======== RECORDS FOR THE EXERCISE

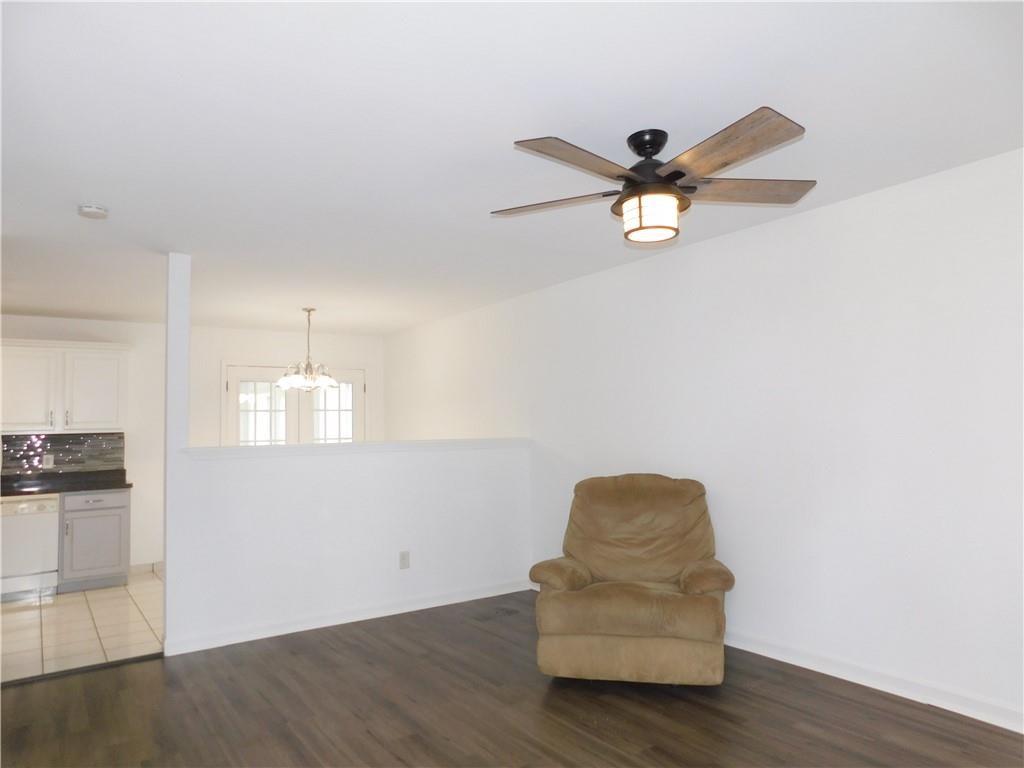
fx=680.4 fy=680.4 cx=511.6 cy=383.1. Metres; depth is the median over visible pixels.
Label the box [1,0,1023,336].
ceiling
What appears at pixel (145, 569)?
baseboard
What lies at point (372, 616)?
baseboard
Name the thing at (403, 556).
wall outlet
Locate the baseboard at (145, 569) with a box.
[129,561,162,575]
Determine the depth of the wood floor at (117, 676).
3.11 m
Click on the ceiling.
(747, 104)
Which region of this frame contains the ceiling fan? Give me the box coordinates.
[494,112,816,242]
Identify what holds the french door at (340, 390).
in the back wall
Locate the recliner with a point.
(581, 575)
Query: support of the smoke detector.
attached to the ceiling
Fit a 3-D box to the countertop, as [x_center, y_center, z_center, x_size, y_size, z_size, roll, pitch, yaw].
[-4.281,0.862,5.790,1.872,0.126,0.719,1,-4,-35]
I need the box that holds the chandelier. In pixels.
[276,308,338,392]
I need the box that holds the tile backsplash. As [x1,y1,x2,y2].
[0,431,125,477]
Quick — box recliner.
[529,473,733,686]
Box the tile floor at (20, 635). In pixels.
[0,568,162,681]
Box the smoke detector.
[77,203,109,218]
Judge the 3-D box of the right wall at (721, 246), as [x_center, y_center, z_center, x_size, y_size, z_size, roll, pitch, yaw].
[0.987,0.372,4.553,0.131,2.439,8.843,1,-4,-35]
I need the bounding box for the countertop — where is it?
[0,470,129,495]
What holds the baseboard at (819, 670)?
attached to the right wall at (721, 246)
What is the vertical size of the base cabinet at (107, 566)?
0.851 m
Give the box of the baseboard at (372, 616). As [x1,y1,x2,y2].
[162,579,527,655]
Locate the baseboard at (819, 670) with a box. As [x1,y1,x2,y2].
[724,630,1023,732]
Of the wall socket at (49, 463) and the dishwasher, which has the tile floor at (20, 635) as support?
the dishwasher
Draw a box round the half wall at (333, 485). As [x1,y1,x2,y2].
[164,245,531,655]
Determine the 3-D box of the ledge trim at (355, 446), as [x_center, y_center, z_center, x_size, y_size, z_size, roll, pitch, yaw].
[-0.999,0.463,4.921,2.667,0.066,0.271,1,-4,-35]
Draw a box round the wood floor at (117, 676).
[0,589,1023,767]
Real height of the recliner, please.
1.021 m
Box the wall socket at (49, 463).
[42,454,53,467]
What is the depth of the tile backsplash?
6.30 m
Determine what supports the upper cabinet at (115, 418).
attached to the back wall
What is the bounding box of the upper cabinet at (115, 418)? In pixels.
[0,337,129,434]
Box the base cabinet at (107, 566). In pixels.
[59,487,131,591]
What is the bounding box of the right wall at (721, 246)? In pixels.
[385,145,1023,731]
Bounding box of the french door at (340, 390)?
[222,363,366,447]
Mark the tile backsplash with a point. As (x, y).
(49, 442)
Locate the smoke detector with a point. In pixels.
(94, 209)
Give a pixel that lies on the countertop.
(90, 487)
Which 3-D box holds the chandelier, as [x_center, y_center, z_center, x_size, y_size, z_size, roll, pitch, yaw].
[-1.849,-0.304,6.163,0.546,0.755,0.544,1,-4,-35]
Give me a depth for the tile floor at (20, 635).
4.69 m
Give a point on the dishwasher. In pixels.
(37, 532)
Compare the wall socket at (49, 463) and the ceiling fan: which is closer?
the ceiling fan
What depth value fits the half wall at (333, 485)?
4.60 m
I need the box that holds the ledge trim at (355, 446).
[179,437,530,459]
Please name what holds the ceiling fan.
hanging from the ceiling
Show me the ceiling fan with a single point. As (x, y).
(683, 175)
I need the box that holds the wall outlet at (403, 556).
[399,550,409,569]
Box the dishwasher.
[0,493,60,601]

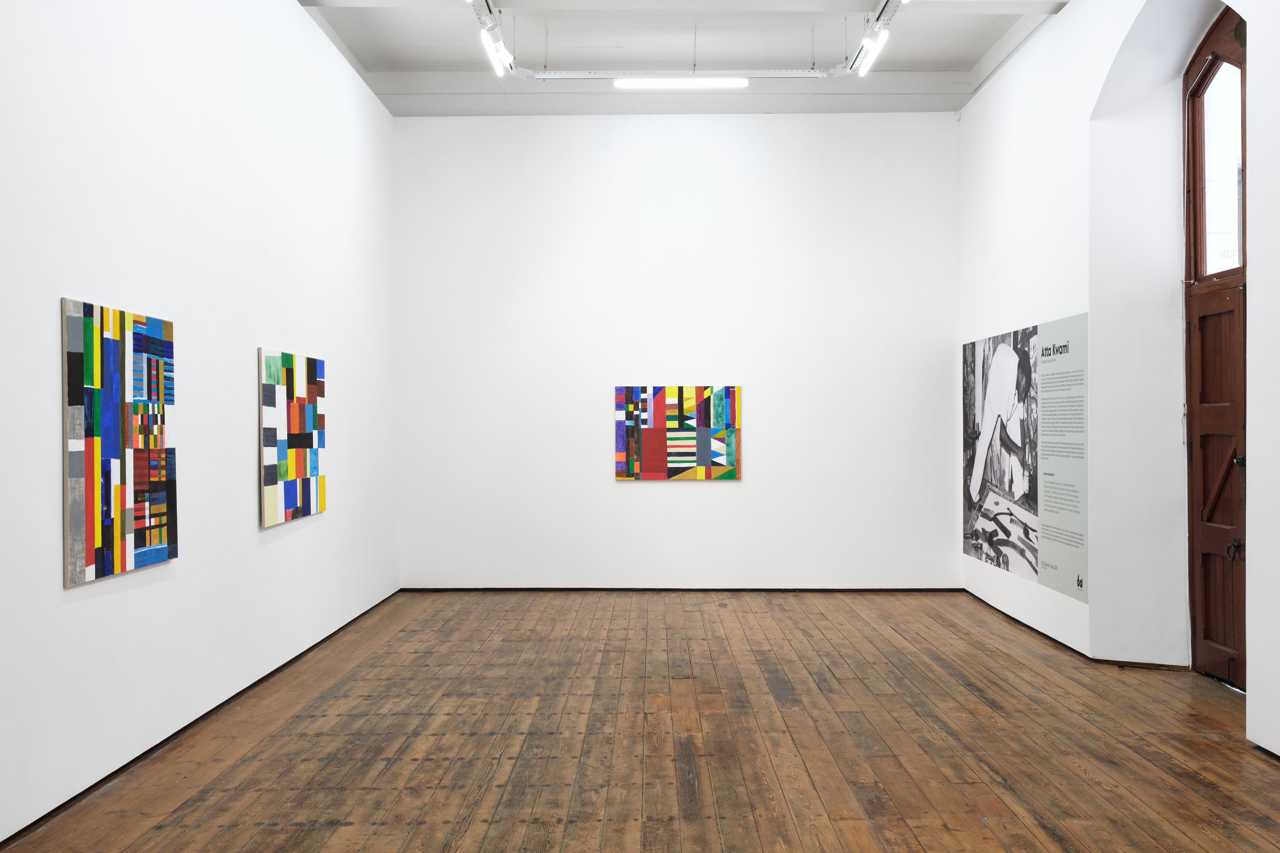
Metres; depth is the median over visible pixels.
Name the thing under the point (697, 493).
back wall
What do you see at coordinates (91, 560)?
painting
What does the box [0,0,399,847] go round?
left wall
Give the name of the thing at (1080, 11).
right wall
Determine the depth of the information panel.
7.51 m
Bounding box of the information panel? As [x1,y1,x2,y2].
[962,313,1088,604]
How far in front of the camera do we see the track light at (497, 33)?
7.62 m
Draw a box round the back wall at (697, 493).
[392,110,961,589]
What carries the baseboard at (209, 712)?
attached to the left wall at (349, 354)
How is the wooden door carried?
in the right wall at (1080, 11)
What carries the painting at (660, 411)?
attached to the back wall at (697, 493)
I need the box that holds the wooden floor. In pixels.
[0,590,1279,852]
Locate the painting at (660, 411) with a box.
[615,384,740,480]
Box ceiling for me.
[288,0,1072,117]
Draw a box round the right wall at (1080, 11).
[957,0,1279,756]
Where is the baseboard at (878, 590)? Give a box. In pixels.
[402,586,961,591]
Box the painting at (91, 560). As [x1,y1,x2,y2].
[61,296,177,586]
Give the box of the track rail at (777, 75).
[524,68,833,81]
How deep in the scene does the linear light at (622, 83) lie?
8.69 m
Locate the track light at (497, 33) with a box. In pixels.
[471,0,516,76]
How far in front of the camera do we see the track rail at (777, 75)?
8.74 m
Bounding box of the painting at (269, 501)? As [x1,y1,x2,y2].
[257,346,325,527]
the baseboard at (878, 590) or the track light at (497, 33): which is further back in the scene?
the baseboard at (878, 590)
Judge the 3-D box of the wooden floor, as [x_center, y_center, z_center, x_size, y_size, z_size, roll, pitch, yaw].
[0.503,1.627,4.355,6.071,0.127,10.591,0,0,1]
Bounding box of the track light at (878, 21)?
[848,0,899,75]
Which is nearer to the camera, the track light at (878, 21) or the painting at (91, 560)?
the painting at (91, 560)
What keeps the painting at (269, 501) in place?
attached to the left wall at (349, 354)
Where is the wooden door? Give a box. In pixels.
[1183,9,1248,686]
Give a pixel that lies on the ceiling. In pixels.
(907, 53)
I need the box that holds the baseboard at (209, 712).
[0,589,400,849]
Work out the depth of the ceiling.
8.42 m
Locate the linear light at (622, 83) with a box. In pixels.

================

How many lines in the records contain the word "visible"? Answer with the number alone.

→ **ANSWER SPACE**
2